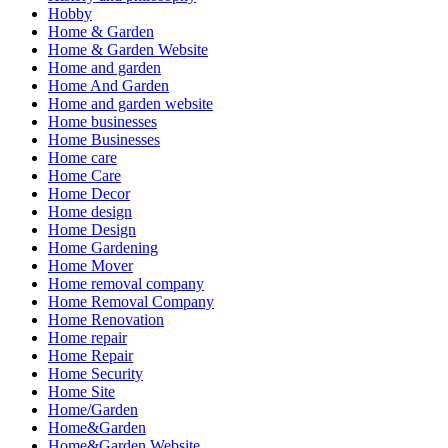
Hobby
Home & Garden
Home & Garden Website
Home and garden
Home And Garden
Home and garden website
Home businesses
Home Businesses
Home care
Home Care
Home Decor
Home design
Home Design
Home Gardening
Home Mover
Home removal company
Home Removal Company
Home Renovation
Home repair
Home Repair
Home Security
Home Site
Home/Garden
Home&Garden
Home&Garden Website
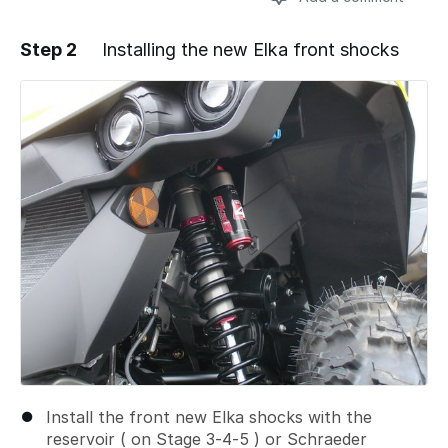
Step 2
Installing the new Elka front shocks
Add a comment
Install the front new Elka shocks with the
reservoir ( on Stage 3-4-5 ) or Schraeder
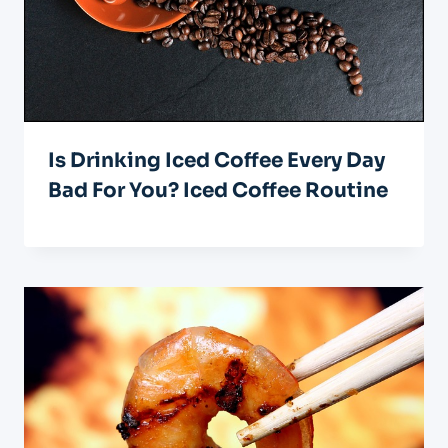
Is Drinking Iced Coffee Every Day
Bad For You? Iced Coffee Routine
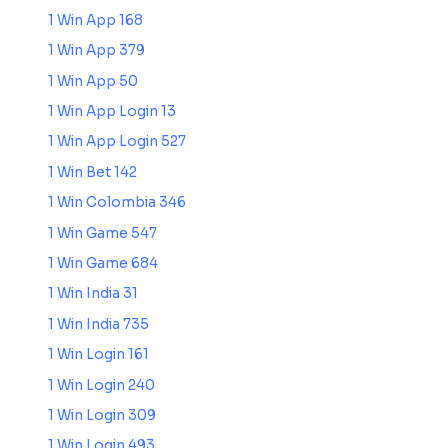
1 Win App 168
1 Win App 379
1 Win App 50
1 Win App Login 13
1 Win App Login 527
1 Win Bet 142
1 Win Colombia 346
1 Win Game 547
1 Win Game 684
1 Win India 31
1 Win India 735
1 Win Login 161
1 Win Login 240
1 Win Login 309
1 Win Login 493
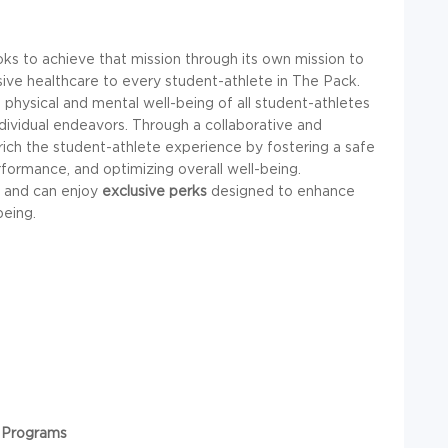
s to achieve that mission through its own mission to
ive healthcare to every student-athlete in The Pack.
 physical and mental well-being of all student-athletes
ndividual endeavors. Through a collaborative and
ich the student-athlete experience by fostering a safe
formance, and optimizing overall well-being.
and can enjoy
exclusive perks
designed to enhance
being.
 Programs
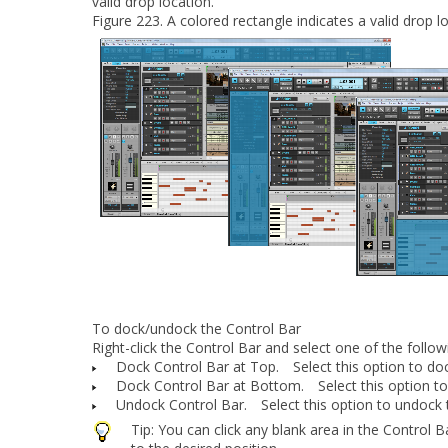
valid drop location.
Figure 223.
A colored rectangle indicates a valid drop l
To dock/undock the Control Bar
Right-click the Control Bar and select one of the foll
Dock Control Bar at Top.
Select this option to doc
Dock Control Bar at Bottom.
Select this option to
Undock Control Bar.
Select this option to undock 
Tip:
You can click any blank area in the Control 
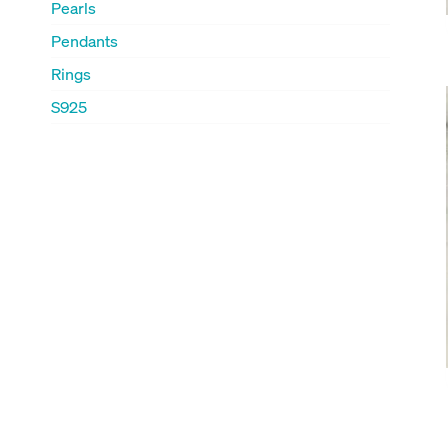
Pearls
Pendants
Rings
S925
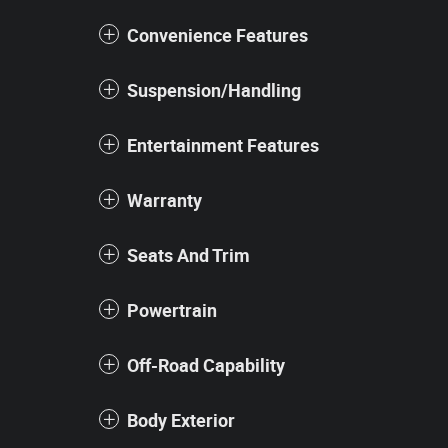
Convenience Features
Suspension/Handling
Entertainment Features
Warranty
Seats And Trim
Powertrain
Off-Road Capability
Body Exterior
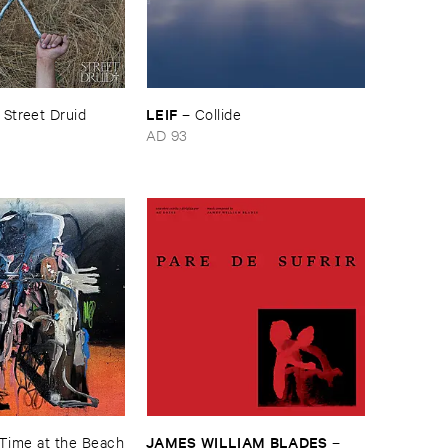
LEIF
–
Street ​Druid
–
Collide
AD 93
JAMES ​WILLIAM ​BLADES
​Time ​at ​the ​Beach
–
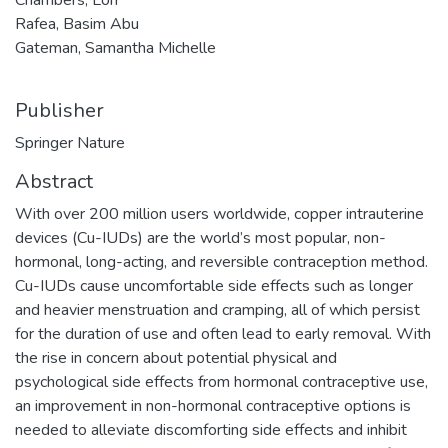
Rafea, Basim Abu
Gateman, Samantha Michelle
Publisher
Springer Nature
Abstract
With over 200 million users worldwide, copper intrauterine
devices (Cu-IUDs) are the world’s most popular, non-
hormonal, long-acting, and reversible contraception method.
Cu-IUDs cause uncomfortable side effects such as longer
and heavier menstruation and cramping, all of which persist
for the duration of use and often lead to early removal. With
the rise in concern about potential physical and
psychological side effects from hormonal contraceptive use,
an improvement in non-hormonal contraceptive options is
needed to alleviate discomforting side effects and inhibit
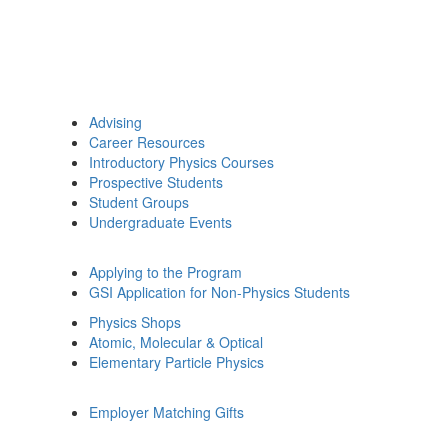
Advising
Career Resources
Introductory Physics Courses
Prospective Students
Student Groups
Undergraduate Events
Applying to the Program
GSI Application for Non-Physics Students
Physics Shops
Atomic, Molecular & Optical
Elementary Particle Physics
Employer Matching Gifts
----
TASK STATEMENT -
A verbatim transcription of the records, pictures excluded, is the required output.

EXERCISE RESULT -
Hobby
Home & Garden
Home & Garden Website
Home and garden
Home And Garden
Home and garden website
Home businesses
Home Businesses
Home care
Home Care
Home Decor
Home design
Home Design
Home Gardening
Home Mover
Home removal company
Home Removal Company
Home Renovation
Home repair
Home Repair
Home Security
Home Site
Home/Garden
Home&Garden
Home&Garden Website
Step 2
Installing the new Elka front shocks
Add a comment
Install the front new Elka shocks with the
reservoir ( on Stage 3-4-5 ) or Schraeder
Is Drinking Iced Coffee Every Day
Bad For You? Iced Coffee Routine
1 Win App 168
1 Win App 379
1 Win App 50
1 Win App Login 13
1 Win App Login 527
1 Win Bet 142
1 Win Colombia 346
1 Win Game 547
1 Win Game 684
1 Win India 31
1 Win India 735
1 Win Login 161
1 Win Login 240
1 Win Login 309
1 Win Login 493
s to achieve that mission through its own mission to
ive healthcare to every student-athlete in The Pack.
 physical and mental well-being of all student-athletes
ndividual endeavors. Through a collaborative and
ich the student-athlete experience by fostering a safe
formance, and optimizing overall well-being.
and can enjoy
exclusive perks
designed to enhance
being.
 Programs
valid drop location.
Figure 223.
A colored rectangle indicates a valid drop l
To dock/undock the Control Bar
Right-click the Control Bar and select one of the foll
Dock Control Bar at Top.
Select this option to doc
Dock Control Bar at Bottom.
Select this option to
Undock Control Bar.
Select this option to undock 
Tip:
You can click any blank area in the Control 
Pearls
Pendants
Rings
S925
Convenience Features
Suspension/Handling
Entertainment Features
Warranty
Seats And Trim
Powertrain
Off-Road Capability
Body Exterior
LEIF
–
Street ​Druid
–
Collide
AD 93
JAMES ​WILLIAM ​BLADES
​Time ​at ​the ​Beach
–
Rafea, Basim Abu
Gateman, Samantha Michelle
Publisher
Springer Nature
Abstract
With over 200 million users worldwide, copper intrauterine
devices (Cu-IUDs) are the world’s most popular, non-
hormonal, long-acting, and reversible contraception method.
Cu-IUDs cause uncomfortable side effects such as longer
and heavier menstruation and cramping, all of which persist
for the duration of use and often lead to early removal. With
the rise in concern about potential physical and
psychological side effects from hormonal contraceptive use,
an improvement in non-hormonal contraceptive options is
needed to alleviate discomforting side effects and inhibit
Advising
Career Resources
Introductory Physics Courses
Prospective Students
Student Groups
Undergraduate Events
Applying to the Program
GSI Application for Non-Physics Students
Physics Shops
Atomic, Molecular & Optical
Elementary Particle Physics
Employer Matching Gifts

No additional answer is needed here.